How do I implement EMR

Approve access to EMRFS data in Amazon S3

By default, the EMR role for EC2 determines the permissions to access EMRFS data in Amazon S3. The IAM policies assigned to this role apply regardless of who or the group making the request through EMRFS. The default is. For more information, see Service Role for EC2 Cluster Instances (EC2 Instance Profile).

Starting with Amazon EMR version 5.10.0, you can use a security configuration to specify IAM roles for EMRFS. This allows you to customize permissions for EMRFS requests to Amazon S3 for multi-user clusters. You can specify different IAM roles for different users and groups and for different Amazon S3 bucket locations based on the prefix in Amazon S3. When EMRFS makes a request to Amazon S3 that matches the users, groups, or locations you specify, the cluster uses the appropriate role, not the EMR role for EC2. For more information, see Configuring IAM Roles for EMRFS Requests to Amazon S3.

Alternatively, if the needs of your Amazon EMR solution go beyond what IAM roles provide for EMRFS, you can define a custom credential provider class that allows you to customize access to EMRFS data in Amazon S3.

Create a custom credential provider for EMRFS data in Amazon S3

To create a custom credential provider, implement the AWSCredentialsProvider class and the Hadoop Configurable class.

For a detailed description of this approach, see Securely Analyze Data from Another AWS Account Using EMRFS on the AWS Big Data Blog. The blog post has a tutorial that walks you through the entire process, from creating IAM roles to starting the cluster. It also includes a sample Java code to implement the custom credential provider class.

The basic steps are as follows:

How to define a custom credential provider

  1. Create a custom credential provider class as a JAR file.

  2. Run a script as a bootstrap action to copy the JAR file with the custom credential provider into the master node of the cluster. For more information about bootstrap actions, see (Optional) Create Bootstrap Actions to Install Additional Software.

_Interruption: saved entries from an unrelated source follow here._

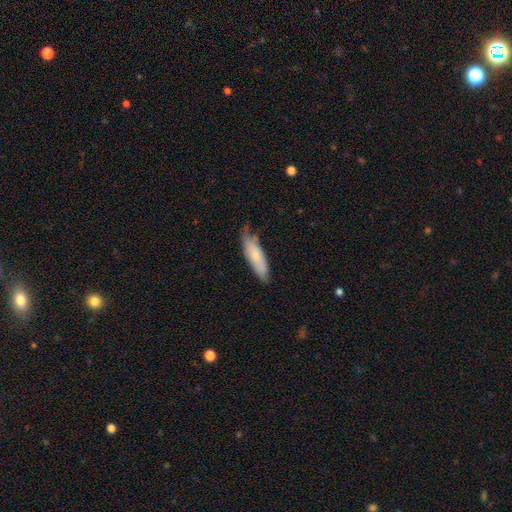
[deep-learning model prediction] smooth_or_featured: smooth (p=0.69) [alt: featured or disk p=0.25]
how_rounded: cigar-shaped (p=0.55) [alt: in between p=0.44]
merging: none (p=0.61) [alt: minor disturbance p=0.31]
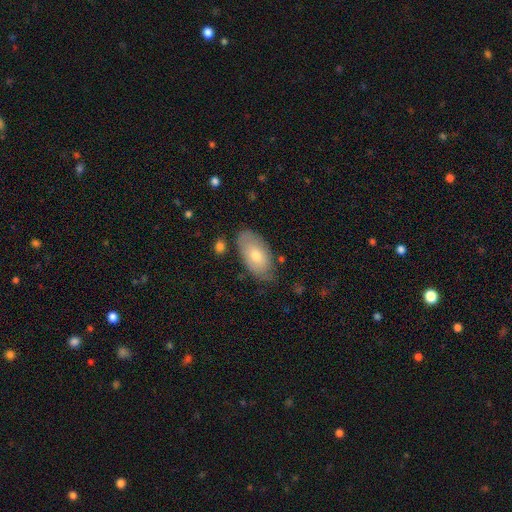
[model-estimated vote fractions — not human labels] smooth_or_featured: smooth (p=0.63) [alt: featured or disk p=0.30]
how_rounded: in between (p=0.94) [alt: round p=0.04]
merging: none (p=0.72) [alt: minor disturbance p=0.21]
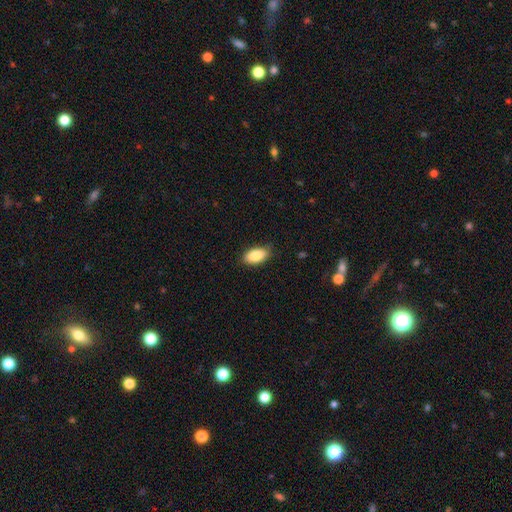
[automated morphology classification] Q: Smooth or featured?
A: smooth (87%); runner-up: star or artifact (7%)
Q: How rounded?
A: in between (93%); runner-up: round (4%)
Q: Merging?
A: none (83%); runner-up: minor disturbance (14%)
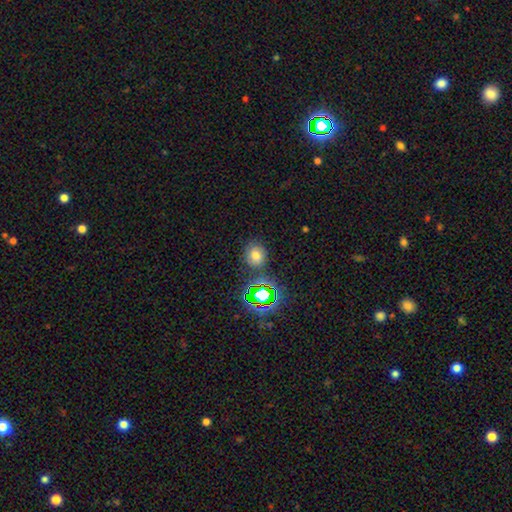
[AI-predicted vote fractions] Overall: smooth (69%). How rounded: round (74%). Merging: none (79%).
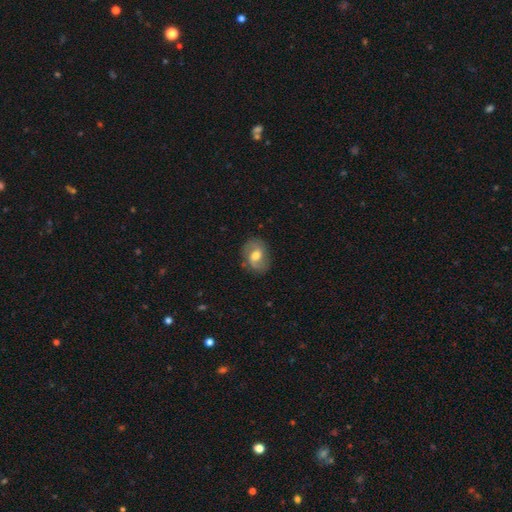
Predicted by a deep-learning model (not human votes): Q: Smooth or featured?
A: featured or disk (59%); runner-up: smooth (33%)
Q: Edge-on disk?
A: no (96%); runner-up: yes (4%)
Q: Bar?
A: weak (45%); runner-up: no (42%)
Q: Spiral arms?
A: yes (82%); runner-up: no (18%)
Q: Bulge size?
A: moderate (70%); runner-up: large (15%)
Q: Merging?
A: none (77%); runner-up: minor disturbance (17%)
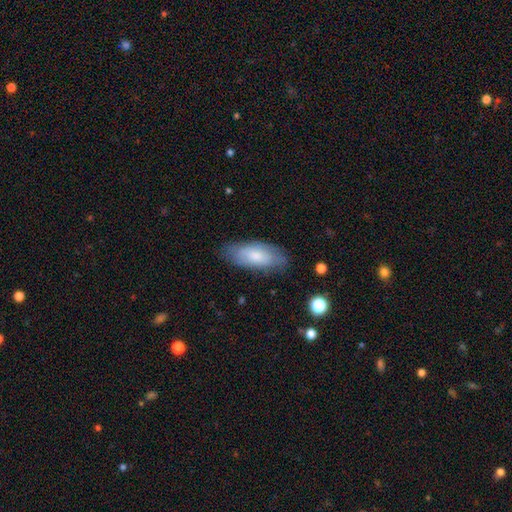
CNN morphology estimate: A smooth galaxy with no disk features (71%) that is in between round and cigar-shaped (83%).

Vote fractions:
- Smooth or featured? smooth: 71% / featured or disk: 23% / star or artifact: 6%
- How rounded? in between: 83% / cigar-shaped: 15% / round: 2%
- Merging? none: 75% / minor disturbance: 19% / major disturbance: 5% / merger: 1%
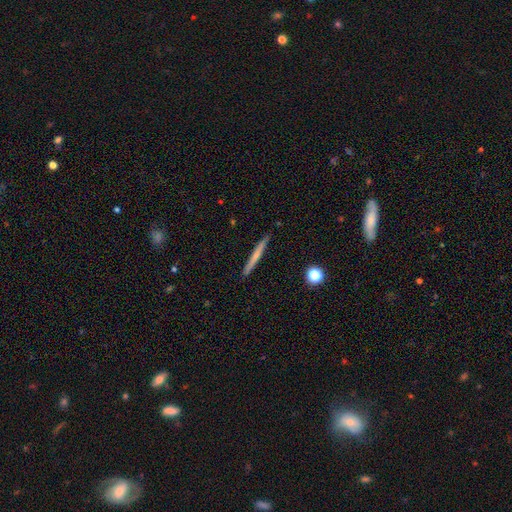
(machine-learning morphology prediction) A smooth galaxy with no disk features (51%) that is cigar-shaped (96%). Merging: none (91%).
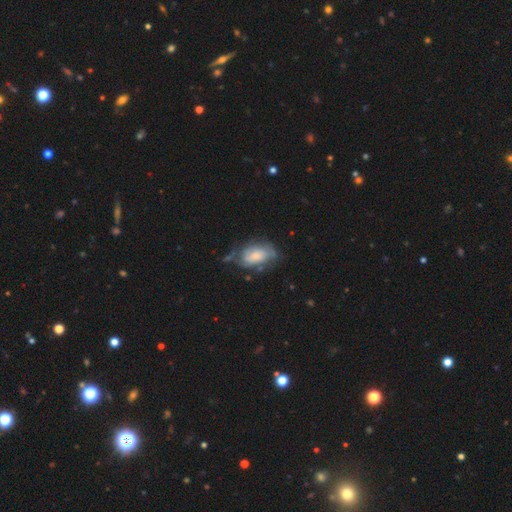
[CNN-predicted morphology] type=smooth (50%); merging=none (44%).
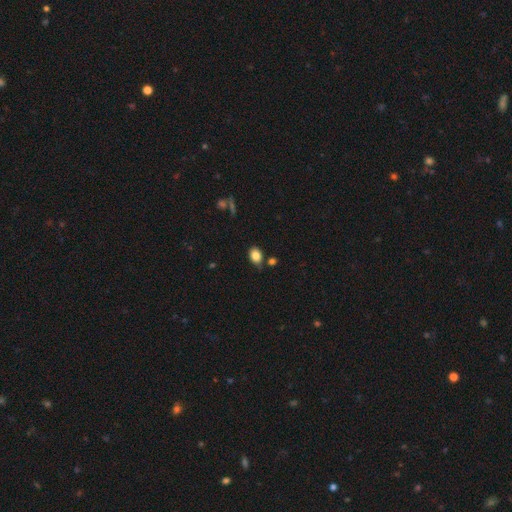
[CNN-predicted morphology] smooth 84%, star or artifact 10%, featured or disk 6%. Down the decision tree: how rounded — in between (70%); merging — none (72%).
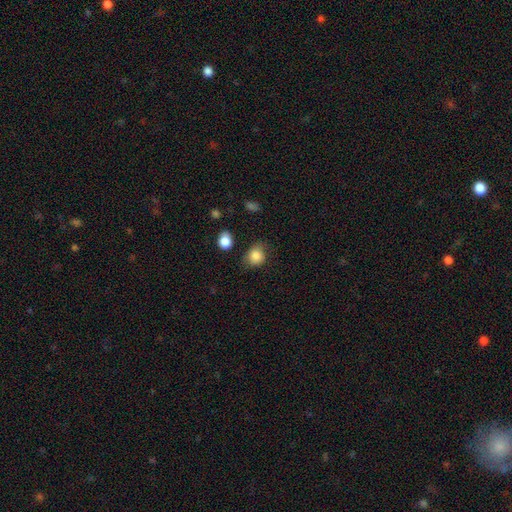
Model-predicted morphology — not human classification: Smooth or featured: smooth — 85% (star or artifact — 9%)
How rounded: round — 63% (in between — 36%)
Merging: none — 67% (minor disturbance — 24%)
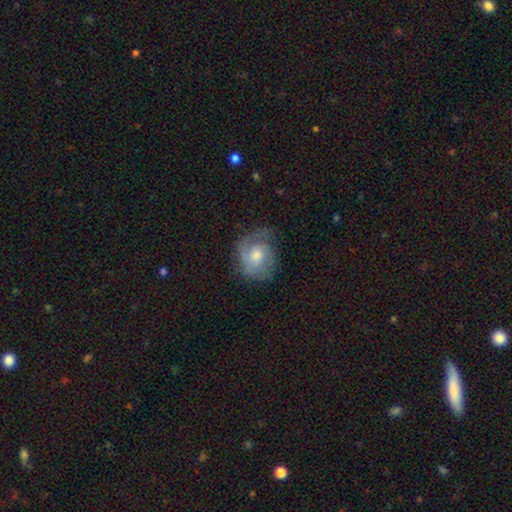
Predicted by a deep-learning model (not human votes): A featured or disk galaxy (57%) with no bar (72%), spiral arms (84%) and a moderate central bulge (59%). Merging: none (57%).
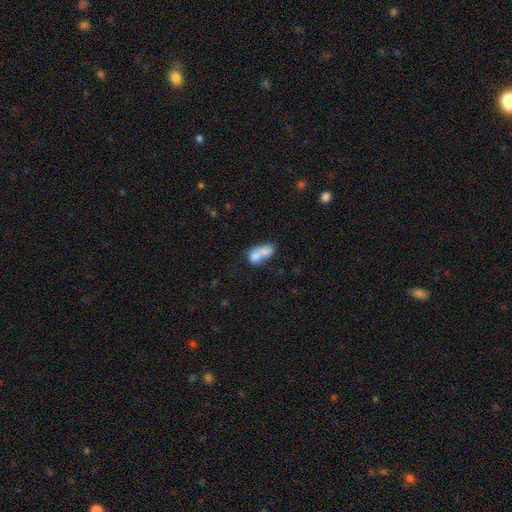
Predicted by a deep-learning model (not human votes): The model was most divided on "merging": merger: 68%, none: 18%, minor disturbance: 8%, major disturbance: 6%. More confident: how rounded — in between (77%); smooth or featured — smooth (72%).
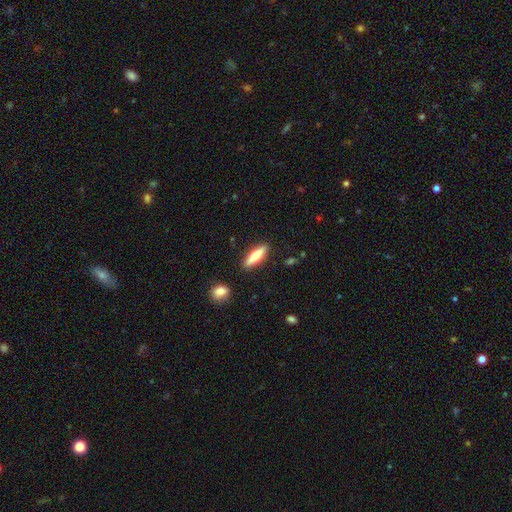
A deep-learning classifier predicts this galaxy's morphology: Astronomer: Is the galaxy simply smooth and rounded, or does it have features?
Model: smooth — 65%.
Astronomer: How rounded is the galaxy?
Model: cigar-shaped — 66%.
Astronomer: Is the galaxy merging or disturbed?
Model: none — 88%.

  3. Customize the classification to indicate the class implemented in the JAR file. For more information about specifying configuration objects to customize applications, see Configuring Applications in theAmazon EMR Release Notesout.

    The following example shows a command that starts a Hive cluster with common configuration parameters and also includes the following:

    • A bootstrap action that the script runs, which is located in Amazon S3.

    • A classification that defines one in the JAR file as a custom credential provider.

    Linux line-continuation characters (\) are included for readability. They can be removed or used in Linux commands. On Windows, remove these files or replace them with a caret (^).